Compare: To seek out similarities in two or more subjects.
The introduction of a comparison paper should effectively describe what the proceeding essay is to discuss so if you are planning to compare apple trees and oak trees, be certain to use clear language.
Try to avoid using verbiage like What makes apple trees there perfect complement to any backyard orchard? Both improve the esthetics of a yard for different reasons, and they have more similarities than you may have originally thought.” When properly conveyed, the introductory statement can also serve as the thesis statement.
There is not stipulation on how many points can be compared, provided that the points being made are relevant.
Generally speaking, teachers prefer when students use the point-by-point method because it has been proven to more accurately highlight the differences and similarities by contrasting each point.
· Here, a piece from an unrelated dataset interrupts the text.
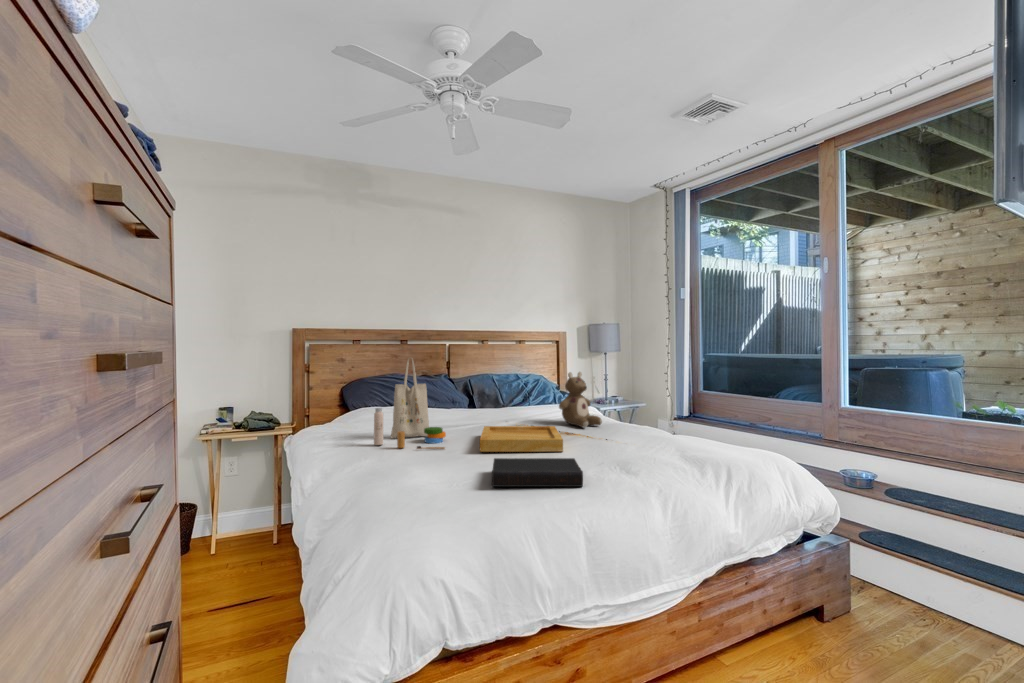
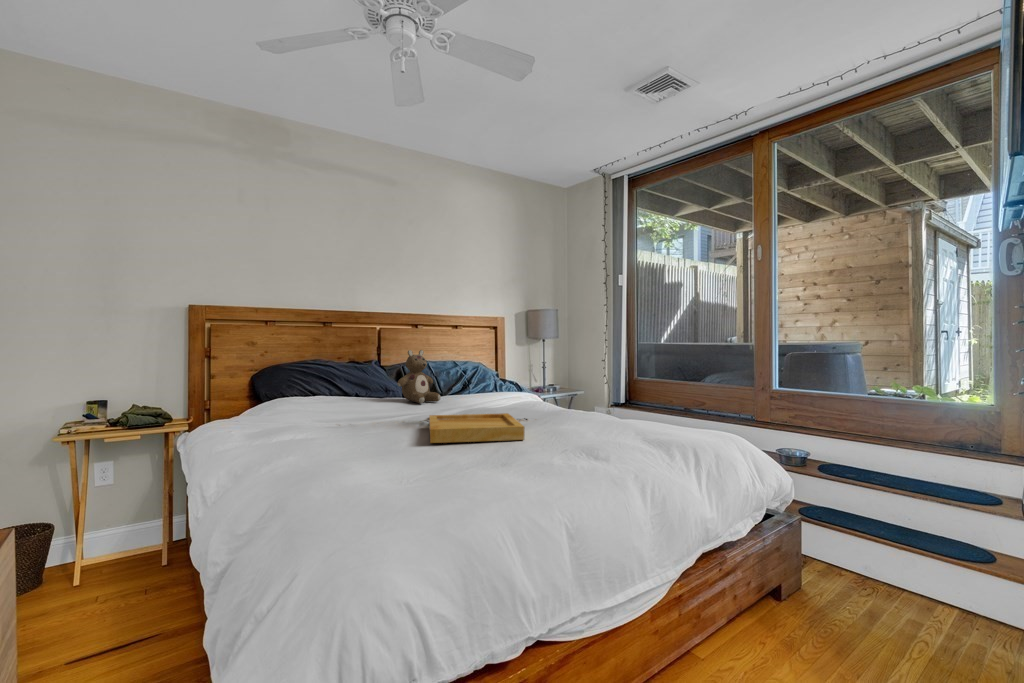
tote bag: present [374,360,446,449] -> none [298,337,388,443]
stuffed bear: present [559,372,602,427] -> present [397,350,441,403]
book: present [492,458,583,487] -> none [453,446,561,482]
If you are asked to come up with a topic, it is important the subjects be comparable so that you are capable of clearly articulating the differences and the similarities between each.
For example, you would be hard pressed to compare Christmas Trees to Easter Hams.
The compare and contrast essay, also called the comparison and contrast essay, requires the writer to compare the differences and similarities between two or more items.
The context will vary depending on the nature of the essay.